/python-nlp-utils

Short Python scripts to run general NLP tasks

Primary LanguagePython

NLP general Python scripts

This is a collection of little scripts and functions I have been writing and using since ~2016 for the different NLP tasks I've had to do. Probably all of them were thought and used to work only with Spanish.

In this repo

  1. child_orth_errors: generating text with orthographic errors similar to children mistakes

Children make orthographic errors that follow a different pattern from adult typos. Their errors follow patterns related to the stage at where they are in learning language. This code performs a series of transformation by rules with random probabilities, applying those errors to some input text. The collection of errors was retrieved from different papers and analysis on the subject. The original goal was to use this code to create data with errors and then train models to identify them and apply it to a QnA systems for children.

  1. train_ngrams: code to train word level or character level n-grams

This code was used to build language models either at the word level or at the character level from a collection of text.

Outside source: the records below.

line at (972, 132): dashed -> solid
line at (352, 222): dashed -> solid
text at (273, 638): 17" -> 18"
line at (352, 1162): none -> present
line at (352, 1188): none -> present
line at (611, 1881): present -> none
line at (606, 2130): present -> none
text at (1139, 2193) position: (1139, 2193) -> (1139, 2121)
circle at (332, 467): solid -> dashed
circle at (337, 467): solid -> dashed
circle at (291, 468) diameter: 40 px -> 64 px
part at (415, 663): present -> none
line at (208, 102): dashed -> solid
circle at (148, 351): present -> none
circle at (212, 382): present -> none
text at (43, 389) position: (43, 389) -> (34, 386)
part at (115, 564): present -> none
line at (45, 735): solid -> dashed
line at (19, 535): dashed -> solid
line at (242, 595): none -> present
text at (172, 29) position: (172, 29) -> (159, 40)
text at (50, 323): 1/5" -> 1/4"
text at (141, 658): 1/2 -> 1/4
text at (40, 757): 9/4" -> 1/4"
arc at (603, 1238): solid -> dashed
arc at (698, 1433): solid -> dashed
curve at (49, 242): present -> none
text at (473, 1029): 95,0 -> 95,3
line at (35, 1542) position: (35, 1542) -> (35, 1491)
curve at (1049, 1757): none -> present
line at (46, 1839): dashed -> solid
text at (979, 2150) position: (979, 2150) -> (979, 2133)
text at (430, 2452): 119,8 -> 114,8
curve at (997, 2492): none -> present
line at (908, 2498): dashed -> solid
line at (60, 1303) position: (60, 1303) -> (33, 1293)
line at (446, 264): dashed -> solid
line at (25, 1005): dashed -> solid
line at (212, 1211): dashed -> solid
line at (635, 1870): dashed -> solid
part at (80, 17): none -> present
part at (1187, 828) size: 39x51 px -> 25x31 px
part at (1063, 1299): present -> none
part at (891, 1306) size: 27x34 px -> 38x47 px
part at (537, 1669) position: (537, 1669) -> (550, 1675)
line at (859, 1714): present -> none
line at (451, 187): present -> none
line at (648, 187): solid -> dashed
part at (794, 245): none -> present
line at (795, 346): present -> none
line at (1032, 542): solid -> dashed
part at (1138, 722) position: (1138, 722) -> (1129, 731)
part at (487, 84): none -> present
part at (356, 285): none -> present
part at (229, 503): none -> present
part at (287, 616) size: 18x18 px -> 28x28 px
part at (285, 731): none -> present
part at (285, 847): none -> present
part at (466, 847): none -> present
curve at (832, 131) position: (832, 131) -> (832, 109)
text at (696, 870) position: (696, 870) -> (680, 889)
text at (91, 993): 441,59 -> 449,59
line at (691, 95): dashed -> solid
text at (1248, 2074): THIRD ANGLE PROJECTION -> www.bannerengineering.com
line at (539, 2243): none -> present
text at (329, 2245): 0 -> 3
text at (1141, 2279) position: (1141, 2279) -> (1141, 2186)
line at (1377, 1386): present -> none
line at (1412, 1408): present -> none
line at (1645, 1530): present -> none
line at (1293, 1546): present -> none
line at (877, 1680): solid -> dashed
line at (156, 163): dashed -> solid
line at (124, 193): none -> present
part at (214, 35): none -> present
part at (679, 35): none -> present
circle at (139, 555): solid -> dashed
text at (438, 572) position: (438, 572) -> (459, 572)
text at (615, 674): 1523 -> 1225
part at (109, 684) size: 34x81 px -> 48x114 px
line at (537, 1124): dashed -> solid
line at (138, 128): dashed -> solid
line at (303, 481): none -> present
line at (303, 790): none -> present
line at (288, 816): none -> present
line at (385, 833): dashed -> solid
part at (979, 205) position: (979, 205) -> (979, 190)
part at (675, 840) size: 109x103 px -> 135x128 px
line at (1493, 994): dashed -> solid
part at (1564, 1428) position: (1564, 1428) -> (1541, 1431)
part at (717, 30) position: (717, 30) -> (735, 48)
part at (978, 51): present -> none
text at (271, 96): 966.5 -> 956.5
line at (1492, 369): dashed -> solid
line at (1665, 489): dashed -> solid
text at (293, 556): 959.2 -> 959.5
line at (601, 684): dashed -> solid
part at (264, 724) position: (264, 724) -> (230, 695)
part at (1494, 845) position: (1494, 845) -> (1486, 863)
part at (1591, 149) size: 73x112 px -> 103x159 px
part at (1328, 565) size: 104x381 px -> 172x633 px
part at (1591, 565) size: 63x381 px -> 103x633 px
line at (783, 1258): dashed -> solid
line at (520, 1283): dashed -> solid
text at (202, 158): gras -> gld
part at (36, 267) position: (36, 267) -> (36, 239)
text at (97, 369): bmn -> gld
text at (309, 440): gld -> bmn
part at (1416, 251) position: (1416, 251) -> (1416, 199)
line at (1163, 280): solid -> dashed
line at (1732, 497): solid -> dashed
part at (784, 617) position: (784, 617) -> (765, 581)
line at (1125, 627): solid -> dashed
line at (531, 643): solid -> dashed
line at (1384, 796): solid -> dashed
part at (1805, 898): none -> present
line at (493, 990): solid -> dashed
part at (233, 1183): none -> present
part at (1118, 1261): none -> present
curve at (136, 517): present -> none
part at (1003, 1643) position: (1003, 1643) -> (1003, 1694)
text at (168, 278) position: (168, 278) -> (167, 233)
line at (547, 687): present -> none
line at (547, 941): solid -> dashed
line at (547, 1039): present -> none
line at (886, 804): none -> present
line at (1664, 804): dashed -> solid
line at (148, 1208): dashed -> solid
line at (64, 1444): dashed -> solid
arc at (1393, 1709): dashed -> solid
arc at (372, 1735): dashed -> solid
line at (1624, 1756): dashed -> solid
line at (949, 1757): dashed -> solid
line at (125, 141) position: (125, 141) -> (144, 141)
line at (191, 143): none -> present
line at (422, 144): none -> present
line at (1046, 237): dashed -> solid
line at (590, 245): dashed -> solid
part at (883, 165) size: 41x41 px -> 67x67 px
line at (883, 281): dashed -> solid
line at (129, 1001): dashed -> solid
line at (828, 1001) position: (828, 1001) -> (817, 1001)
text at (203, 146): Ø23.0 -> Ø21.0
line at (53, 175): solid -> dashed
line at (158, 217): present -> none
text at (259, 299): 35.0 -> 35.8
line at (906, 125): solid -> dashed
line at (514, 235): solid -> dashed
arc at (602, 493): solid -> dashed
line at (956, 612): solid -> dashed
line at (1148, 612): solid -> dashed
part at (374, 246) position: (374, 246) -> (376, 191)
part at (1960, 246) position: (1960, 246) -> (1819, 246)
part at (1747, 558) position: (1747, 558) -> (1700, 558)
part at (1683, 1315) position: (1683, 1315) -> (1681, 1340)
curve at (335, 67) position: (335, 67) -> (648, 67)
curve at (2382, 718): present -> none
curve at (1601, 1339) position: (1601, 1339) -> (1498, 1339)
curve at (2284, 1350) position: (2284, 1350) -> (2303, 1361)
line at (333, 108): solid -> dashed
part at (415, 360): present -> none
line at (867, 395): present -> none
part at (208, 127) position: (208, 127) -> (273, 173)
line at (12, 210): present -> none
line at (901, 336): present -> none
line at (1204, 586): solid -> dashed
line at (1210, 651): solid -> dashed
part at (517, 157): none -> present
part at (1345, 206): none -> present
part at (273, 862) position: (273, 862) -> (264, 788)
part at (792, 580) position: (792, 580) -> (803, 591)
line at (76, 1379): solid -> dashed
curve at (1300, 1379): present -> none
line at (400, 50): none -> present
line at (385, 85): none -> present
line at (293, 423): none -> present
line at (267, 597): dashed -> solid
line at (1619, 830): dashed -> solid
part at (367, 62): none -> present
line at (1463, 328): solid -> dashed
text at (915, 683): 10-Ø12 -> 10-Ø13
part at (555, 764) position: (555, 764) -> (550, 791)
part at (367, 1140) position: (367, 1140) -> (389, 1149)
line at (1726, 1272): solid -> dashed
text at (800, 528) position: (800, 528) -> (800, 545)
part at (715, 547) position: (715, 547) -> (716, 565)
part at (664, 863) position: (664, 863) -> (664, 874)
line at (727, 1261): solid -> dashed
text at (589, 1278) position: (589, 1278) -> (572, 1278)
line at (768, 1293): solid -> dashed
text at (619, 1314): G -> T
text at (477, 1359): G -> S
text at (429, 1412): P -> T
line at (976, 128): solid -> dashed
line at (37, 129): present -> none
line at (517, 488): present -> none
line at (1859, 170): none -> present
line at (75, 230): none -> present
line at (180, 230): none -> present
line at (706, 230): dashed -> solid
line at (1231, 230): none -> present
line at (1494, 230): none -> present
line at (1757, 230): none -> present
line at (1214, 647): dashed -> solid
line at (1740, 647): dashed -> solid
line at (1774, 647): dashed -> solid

  1. phonetic_distance: score distance between two strings phonetically

This code was written to compare two strings and score their similarity in terms of phonetic similarity for Chilean Spanish. originally this code was written as part of a spell correction module. The csv file contains a matrix of the distance score for the different phones in the language, which can be change according to necessity.

  1. phonetic_transcription: simple phonetic transcriber for Chilean Spanish

Collection of replace rules to transcribe quickly a string in Chilean Spanish to a phone representation.